*Given instruction*. Transcribe the following rows verbatim, from the line containing "pose: elev=35.0 azim=279.5" up to and including the line containing "Dot at: (386, 286)".

*Records for this exercise*.
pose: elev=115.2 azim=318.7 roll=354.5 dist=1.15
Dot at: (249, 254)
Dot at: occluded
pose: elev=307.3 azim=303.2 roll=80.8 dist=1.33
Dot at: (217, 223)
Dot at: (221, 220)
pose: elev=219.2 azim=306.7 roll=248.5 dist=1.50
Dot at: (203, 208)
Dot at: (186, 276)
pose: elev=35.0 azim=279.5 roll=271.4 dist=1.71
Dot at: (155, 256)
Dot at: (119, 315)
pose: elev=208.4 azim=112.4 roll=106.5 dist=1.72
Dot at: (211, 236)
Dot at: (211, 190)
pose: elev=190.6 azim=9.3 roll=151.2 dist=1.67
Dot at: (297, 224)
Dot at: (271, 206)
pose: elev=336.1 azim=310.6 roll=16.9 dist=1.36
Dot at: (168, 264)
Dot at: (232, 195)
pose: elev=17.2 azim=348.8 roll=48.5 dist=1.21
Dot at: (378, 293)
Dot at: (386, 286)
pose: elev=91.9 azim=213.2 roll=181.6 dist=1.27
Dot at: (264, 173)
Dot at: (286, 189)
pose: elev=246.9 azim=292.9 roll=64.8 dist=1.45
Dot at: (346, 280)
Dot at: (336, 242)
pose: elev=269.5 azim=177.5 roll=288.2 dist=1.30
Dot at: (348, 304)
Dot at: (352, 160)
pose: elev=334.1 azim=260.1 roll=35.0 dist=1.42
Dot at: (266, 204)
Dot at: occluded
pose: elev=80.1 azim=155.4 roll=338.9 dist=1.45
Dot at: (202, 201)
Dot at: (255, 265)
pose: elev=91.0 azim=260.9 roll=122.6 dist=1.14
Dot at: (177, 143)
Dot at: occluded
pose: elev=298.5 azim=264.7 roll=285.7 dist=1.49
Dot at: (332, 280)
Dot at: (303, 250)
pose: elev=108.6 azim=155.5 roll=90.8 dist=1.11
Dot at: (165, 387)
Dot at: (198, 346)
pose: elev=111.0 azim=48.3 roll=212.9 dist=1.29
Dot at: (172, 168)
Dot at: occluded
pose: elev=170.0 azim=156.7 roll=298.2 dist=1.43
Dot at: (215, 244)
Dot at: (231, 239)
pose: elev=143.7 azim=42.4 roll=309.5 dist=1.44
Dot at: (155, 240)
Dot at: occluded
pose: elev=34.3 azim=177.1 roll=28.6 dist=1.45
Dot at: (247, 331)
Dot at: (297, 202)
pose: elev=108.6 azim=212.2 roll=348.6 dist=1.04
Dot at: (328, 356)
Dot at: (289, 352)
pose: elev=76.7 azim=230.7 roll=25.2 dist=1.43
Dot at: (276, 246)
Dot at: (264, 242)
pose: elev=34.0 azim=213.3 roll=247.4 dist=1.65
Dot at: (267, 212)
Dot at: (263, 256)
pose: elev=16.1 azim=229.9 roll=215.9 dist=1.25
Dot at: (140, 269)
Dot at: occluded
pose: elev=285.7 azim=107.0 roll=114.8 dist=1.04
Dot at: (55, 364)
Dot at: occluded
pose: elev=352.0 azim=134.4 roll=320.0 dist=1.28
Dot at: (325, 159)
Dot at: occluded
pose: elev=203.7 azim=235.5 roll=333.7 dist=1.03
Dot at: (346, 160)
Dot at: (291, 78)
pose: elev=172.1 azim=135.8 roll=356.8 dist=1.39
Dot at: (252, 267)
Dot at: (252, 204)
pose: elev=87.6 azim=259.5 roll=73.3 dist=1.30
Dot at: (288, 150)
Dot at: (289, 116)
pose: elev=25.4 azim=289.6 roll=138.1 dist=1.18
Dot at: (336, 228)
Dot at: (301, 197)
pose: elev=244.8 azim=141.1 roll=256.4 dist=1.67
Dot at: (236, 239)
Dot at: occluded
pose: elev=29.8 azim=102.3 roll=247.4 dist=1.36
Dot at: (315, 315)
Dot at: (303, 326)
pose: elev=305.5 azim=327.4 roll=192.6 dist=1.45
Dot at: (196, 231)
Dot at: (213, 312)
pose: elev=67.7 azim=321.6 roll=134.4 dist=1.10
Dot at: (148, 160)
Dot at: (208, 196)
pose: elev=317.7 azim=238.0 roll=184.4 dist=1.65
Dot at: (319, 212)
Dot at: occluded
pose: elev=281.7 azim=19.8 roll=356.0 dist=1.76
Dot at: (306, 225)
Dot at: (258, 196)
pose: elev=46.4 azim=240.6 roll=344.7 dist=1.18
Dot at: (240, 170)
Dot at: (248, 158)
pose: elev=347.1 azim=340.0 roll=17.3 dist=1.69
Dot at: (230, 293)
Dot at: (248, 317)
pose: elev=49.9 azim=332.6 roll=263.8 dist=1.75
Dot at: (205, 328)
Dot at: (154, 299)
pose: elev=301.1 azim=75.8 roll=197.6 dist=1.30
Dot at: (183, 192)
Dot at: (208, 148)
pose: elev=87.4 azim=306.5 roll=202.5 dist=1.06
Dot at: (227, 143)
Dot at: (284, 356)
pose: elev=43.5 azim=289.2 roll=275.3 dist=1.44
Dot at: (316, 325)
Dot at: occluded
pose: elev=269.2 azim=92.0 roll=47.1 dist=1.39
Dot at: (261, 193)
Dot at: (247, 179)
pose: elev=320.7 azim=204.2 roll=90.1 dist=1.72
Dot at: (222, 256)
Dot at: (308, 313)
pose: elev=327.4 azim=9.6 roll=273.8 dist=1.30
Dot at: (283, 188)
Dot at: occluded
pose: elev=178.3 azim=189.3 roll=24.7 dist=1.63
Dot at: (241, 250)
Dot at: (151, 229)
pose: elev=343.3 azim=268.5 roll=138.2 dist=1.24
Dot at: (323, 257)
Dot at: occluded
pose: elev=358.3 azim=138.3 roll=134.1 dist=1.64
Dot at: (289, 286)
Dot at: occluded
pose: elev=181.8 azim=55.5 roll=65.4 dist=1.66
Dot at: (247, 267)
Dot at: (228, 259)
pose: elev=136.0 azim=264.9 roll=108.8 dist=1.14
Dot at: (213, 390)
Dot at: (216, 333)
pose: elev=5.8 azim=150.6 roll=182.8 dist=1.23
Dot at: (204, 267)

*Result*.
pose: elev=35.0 azim=279.5 roll=271.4 dist=1.71
Dot at: (155, 256)
Dot at: (119, 315)
pose: elev=208.4 azim=112.4 roll=106.5 dist=1.72
Dot at: (211, 236)
Dot at: (211, 190)
pose: elev=190.6 azim=9.3 roll=151.2 dist=1.67
Dot at: (297, 224)
Dot at: (271, 206)
pose: elev=336.1 azim=310.6 roll=16.9 dist=1.36
Dot at: (168, 264)
Dot at: (232, 195)
pose: elev=17.2 azim=348.8 roll=48.5 dist=1.21
Dot at: (378, 293)
Dot at: (386, 286)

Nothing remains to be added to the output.